Rick_SAS · Posted 10-30-2017 08:25 PM

I don't understand what you gain in the Poison model by keeping the different herds. For the code that you submitted, it seems like the parameter estimates will be the same as if you aggregate the data and declare that 350 cows got sick out of a herd of 1317.

I don't understand why a Poisson rate model is suitable for these data. There are lots of people on this forum who are more experienced with generalized linear models than me, so I'm calling for assistance. It looks like you used this article by @PeterClemmensen, so he might have some thoughts. I'd also be interested in insight from @StatDave.

HHutch · Posted 10-30-2017 08:34 PM

@Rick_SAS I appreciate your feedback and time. The intentions for my
analysis is to use different herd-level factors as potential predictors for
cows to become sick (such as herd prevalence). I am fairly new to
statistical analysis so I could be completely wrong and poisson rate model
may be inappropriate. I have considered a logistic regression model
accounting for random herd effects. However, I do not have cow-level
predictors. That is why I thought a count model might be more appropriate.
Yes, I did use the article you linked. Thanks again!

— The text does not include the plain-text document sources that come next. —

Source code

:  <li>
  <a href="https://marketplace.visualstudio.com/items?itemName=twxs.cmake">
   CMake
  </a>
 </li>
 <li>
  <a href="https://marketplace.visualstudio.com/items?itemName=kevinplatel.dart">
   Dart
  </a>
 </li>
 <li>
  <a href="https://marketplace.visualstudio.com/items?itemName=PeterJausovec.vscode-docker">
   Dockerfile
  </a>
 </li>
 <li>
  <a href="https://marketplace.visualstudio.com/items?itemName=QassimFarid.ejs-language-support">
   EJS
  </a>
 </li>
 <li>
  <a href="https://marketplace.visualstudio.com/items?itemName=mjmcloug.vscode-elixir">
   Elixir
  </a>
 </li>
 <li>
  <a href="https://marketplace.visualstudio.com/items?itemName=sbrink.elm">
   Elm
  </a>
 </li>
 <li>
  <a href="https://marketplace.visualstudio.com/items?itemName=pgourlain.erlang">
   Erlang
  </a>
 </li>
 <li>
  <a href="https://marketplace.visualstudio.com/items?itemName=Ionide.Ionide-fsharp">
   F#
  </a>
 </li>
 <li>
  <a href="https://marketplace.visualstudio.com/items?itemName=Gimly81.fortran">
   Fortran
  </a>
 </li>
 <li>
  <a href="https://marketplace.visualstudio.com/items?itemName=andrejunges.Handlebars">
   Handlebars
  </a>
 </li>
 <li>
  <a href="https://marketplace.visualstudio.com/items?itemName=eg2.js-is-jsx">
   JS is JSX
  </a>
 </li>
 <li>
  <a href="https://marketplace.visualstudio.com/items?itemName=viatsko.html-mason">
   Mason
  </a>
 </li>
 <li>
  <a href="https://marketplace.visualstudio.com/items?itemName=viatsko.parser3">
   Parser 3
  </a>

StatDave · Posted 10-31-2017 10:13 AM

If a cow can only be counted as infected if it was retested, then the ratio HerdConv/HerdRetest is a proportion rather than a rate with each cow being a Bernoulli trial and the number of cows of those retested is distributed binomial. This assumes that the set of cows retested are independent and have the same infection probability. As such, you would model this using logistic regression with one observation in your data set representing each set of cows retested. Any predictors would apply to the set of cows in each observation. Code would look like:

proc logistic; 
model herdconv/herdretest = x1 x2 ; 
run;

HHutch · Posted 10-31-2017 12:26 PM

Does this assume that each set of cows has the same infection probability or each cow within a set has the same probability. I believe I could say the probability is the same within but is not the same between.

Rick_SAS · Posted 10-31-2017 12:55 PM

if you think there is a "herd effect," then perhaps a mixed model where 'herd number' is a random effect.

HHutch · Posted 10-31-2017 01:03 PM

I have considered a mixed model incorporating a random herd effect. Since
all variables of interest are herd-level, would I need to make a
population-averaged/marginal model (PA) to accurately reflect the effects
of management factors that vary between herds? I am currently attempting to
do this with GENMOD until I figure out whether a count model is valid or
not. If I am making a PA model, would my repeated statement be "repeated
subject=herd" or "repeated subject=cow(herd)". There is only one
observation per cow and herd level is the interest. However, there are a
few instances where a "Cow ID" is the same number for two different cows on
two different herds. Again, thank you for all of your help!

StatDave · Posted 10-31-2017 01:44 PM

You asked:

Does this assume that each set of cows has the same infection probability or each cow within a set has the same probability.

The latter is assumed. Each set (observation) is considered a population by default and each population can have a different probability depending on the setting of the predictors. So, if you just have sets of cows and want to model differences in the probabilities among the sets, then you should be able to just fit a simple logistic model in PROC LOGISTIC. You do not need a mixed model or GEE (MA) model unless there are correlations among the sets to be accounted for.